Dans ce film Varda fabrique une sorte de bric-à-brac où elle devient glaneuse de son propre univers, souvenirs, films, lieux et détours du côté de Jacques Demy qui lui fit découvrir Noirmoutier où elle réalisa « Quelques veuves de Noirmoutier ». Et si la mer n’est pas rue Daguerre où elle vit et travaille, il suffit de parasols et de maillots de bain pour la recréer. Elle s’amuse même à voguer sur la Seine en coque à voile ! Chez Agnès Varda, il suffit d’imaginer et le monde devient mer. Photographe et plasticienne, elle ne se refuse rien. Après tout, voguons et prenons soin de ne pas installer la nostalgie semble-t-elle dire à chaque plan.

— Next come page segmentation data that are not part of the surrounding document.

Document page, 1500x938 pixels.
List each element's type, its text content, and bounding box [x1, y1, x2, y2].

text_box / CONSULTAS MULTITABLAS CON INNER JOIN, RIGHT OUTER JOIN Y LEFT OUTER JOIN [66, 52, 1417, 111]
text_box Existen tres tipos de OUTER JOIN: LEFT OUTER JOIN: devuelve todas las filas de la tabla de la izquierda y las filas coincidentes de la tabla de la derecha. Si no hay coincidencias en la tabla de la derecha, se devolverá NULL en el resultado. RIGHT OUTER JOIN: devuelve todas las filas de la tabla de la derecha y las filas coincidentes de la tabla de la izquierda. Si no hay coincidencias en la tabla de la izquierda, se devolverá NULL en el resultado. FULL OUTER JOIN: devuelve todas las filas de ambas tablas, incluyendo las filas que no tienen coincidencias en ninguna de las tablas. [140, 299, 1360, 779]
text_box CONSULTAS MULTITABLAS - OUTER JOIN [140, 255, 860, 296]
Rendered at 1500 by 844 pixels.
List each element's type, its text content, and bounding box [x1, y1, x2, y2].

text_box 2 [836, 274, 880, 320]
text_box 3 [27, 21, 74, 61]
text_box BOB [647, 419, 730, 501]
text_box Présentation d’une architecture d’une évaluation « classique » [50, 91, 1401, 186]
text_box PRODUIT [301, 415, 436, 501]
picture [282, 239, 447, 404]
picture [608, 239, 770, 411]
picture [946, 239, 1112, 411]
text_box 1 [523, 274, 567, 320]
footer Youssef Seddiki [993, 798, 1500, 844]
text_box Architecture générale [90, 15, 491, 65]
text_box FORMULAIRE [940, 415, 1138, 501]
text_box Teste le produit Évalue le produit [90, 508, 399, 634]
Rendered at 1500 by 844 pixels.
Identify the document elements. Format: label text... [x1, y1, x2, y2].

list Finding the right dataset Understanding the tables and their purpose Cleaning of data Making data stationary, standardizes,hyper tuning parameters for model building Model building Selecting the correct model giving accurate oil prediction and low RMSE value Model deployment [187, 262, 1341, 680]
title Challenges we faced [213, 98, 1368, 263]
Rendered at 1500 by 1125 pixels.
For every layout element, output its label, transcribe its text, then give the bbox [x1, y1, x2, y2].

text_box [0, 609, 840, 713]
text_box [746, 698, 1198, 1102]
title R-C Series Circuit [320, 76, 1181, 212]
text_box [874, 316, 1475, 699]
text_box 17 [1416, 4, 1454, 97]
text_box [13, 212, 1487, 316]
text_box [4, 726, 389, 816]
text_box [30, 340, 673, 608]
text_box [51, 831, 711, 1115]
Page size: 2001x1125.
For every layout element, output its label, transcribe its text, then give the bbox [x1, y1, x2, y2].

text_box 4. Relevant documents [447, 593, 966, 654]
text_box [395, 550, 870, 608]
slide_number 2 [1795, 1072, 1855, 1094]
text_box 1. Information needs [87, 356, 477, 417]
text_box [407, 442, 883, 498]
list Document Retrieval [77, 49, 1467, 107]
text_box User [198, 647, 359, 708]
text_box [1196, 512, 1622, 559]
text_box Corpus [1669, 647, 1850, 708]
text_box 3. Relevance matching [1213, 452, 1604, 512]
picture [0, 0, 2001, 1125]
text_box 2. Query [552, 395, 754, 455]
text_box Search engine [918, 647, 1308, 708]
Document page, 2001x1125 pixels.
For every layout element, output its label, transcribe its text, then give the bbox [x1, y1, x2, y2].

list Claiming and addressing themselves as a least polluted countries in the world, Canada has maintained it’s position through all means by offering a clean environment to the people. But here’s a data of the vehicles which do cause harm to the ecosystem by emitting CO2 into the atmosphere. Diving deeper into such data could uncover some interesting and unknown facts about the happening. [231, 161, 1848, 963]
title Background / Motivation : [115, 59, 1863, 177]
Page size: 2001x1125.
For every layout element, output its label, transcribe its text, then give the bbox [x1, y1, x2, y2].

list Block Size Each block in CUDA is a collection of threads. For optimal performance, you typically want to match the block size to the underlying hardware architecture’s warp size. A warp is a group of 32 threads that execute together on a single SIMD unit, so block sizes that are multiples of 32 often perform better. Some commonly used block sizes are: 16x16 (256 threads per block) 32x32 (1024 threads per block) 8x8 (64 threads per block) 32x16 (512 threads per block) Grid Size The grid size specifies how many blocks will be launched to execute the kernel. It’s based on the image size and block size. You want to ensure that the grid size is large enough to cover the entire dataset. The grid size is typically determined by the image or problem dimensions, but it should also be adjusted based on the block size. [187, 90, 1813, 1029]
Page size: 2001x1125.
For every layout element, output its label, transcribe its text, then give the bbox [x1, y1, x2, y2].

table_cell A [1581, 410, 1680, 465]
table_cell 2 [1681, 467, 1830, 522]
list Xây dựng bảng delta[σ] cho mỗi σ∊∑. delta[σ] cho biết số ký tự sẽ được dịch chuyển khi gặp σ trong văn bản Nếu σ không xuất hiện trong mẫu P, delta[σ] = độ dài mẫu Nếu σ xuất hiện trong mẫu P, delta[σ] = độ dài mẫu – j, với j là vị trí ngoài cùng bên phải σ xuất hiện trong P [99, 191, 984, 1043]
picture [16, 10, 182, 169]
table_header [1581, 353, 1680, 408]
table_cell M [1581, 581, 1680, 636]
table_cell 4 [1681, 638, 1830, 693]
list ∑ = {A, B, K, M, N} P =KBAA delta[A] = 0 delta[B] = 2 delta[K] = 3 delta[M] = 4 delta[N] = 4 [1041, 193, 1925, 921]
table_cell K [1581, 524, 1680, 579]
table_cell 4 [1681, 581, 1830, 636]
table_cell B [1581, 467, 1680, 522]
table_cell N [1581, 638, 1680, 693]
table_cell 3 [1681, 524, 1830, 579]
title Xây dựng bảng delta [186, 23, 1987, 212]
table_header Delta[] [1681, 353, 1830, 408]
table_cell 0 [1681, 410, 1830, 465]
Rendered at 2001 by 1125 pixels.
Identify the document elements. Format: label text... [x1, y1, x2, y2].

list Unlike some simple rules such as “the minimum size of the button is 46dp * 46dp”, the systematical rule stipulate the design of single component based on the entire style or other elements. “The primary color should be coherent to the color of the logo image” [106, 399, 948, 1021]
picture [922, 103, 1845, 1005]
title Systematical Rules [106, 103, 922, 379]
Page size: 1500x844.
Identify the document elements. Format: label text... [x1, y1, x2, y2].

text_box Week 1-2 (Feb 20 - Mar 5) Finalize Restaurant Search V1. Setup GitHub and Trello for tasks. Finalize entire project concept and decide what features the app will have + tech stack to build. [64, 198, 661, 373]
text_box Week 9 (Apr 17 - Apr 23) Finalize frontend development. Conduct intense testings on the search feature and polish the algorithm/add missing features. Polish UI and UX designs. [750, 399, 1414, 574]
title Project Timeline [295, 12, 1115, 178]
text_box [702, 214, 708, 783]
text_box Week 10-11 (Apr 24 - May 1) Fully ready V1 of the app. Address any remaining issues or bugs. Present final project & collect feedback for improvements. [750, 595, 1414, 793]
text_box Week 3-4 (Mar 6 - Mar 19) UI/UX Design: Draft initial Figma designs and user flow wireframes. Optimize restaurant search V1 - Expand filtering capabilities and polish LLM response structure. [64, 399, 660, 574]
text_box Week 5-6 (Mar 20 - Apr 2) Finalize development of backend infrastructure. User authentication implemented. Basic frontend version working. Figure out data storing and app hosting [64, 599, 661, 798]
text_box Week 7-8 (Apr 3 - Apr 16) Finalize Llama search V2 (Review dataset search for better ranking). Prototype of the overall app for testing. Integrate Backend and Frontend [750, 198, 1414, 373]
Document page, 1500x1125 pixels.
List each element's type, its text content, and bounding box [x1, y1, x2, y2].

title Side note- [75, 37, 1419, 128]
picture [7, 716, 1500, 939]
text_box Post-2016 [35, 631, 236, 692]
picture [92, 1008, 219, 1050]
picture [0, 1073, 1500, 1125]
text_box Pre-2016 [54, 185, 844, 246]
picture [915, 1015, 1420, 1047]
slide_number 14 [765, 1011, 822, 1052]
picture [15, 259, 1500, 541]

Je me souviens aussi d’une belle rencontre avec elle au Festival d’Angers et d’une phrase que j’avais notée dans mon carnet : « Je suis féministe depuis toujours. J’ai défendu le droit à la contraception et à l’avortement. C’est pour cela que j’ai réalisé : « L’une chante, l’autre pas. Une femme peut être ronde ou être plate. On n’a pas besoin de maîtres. L’homme est la bourgeoisie. La femme le prolétariat » disait-elle. (Article à lire sur Factuel)

Depuis mai 2019, la timonière vogue en liberté. Elle a pris le large laissant derrière elle le tumulte du monde.